If the child is denied by outsiders, the parents do not defend it, and even keep emphasizing the child's shortcomings, after a long time, the child will really feel that he is "worthless" and close himself off. Every child craves the approval of their parents.

You know, the trust that parents give their children is precious. It can repel the shadows of inferiority in childhood and let children grow up warmly.

06

Sixth support

When the teacher criticizes the child, giving him positive feedback, many mothers must have this feeling: "What the teacher says, the child is very attentive, what the teacher says, unconditional obedience." ”

Especially for children in kindergarten or elementary school, the teacher has a very high authority in their hearts, so they will be very concerned about what the teacher says about them.

Once the child feels that he has been criticized by the teacher, he will be scared, frightened, and helpless. At this time, our attitude is very crucial.

What is the best way to do it?

1. Listen and empathize: What does it feel like for your child to be criticized? Grievances, anger, fear...... Let your child release the emotions in his heart.

2. Understand the whole picture of the matter and avoid labeling the past children are more naughty, but don't be in a hurry to think that the children are wrong.
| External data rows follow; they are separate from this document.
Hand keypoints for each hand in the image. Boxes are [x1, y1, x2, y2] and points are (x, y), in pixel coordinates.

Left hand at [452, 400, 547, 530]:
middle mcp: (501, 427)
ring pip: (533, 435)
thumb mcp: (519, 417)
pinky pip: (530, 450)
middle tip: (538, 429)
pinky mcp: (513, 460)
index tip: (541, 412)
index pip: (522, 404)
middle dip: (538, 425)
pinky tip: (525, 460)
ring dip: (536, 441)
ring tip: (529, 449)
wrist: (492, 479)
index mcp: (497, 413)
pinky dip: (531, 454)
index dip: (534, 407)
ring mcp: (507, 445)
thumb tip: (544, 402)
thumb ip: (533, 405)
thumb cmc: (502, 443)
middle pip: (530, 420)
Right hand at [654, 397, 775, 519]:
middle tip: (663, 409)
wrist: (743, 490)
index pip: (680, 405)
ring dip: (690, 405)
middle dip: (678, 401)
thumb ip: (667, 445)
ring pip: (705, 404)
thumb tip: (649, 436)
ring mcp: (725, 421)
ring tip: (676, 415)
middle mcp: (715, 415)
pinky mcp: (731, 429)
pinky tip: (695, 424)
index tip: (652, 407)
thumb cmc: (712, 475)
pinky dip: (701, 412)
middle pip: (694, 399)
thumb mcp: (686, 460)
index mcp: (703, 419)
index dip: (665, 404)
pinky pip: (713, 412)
A more comprehensive understanding of the whole thing can better deal with this matter.

3. Guide children to view criticism correctly

(1) The teacher's criticism is correct, and we need to guide the child to realize that the teacher's criticism is also out of concern and hopes that he can get better and better.
(2) The teacher's criticism may not be correct, at this time we should guide the child to understand that the evaluation of others is not the real situation, in this matter he did what he did right, we support it, and what can be adjusted......

Another thing that we can do at any time is to constantly guide our child to see his strengths and help him build self-confidence.

07

The seventh support

When the child is reluctant to share, respect his choice I remember when I was a child, I had a rag doll that I liked very much, and then a child from a relative's family came to play, and when I left, I had to take it away, I didn't want to.

Mom said, isn't it just a rag doll? Forget it for her. Then hold the hands I want to snatch back.

Although it was a very young age, every time I see a similar rag doll now, I will think of the helpless self back then.

It's true. Some things have little value in the eyes of parents, but they have a unique meaning in the hearts of children.

When the child is unwilling, he disposes of the child's belongings without authorization, maintaining his own face and kinship, but the harm falls on the child.

For the child's reluctance to share this matter, my approach is: tell her that I understand her reluctance to share, and at the same time express my feelings and thoughts, as for whether the child wants to share in the end, the right to give the child himself!

In fact, when a child feels respected and has the initiative, he is more willing to take the initiative to share. When a child is not respected, he will give in, run away or rebel.

epilogue

The famous American psychologist M. Scott Peck said:

"Children can't help but imitate their parents, copy their parents' way of life, and see it as a standard and example in life."

Education itself is a silent process, don't underestimate every little thing about children,

On the path of your child's growth, all your attitudes and behaviors are shaping what kind of person your child becomes.

Statement: The picture of this article is from the Internet, this article is published for the purpose of disseminating knowledge transfer information, if there is any infringement, please contact us in time, we will deal with it as soon as possible.

About author:Guo Ma, a family education instructor, focuses on sharing parenting knowledge, parent-child education experience, marriage and family insights, welcome to pay attention.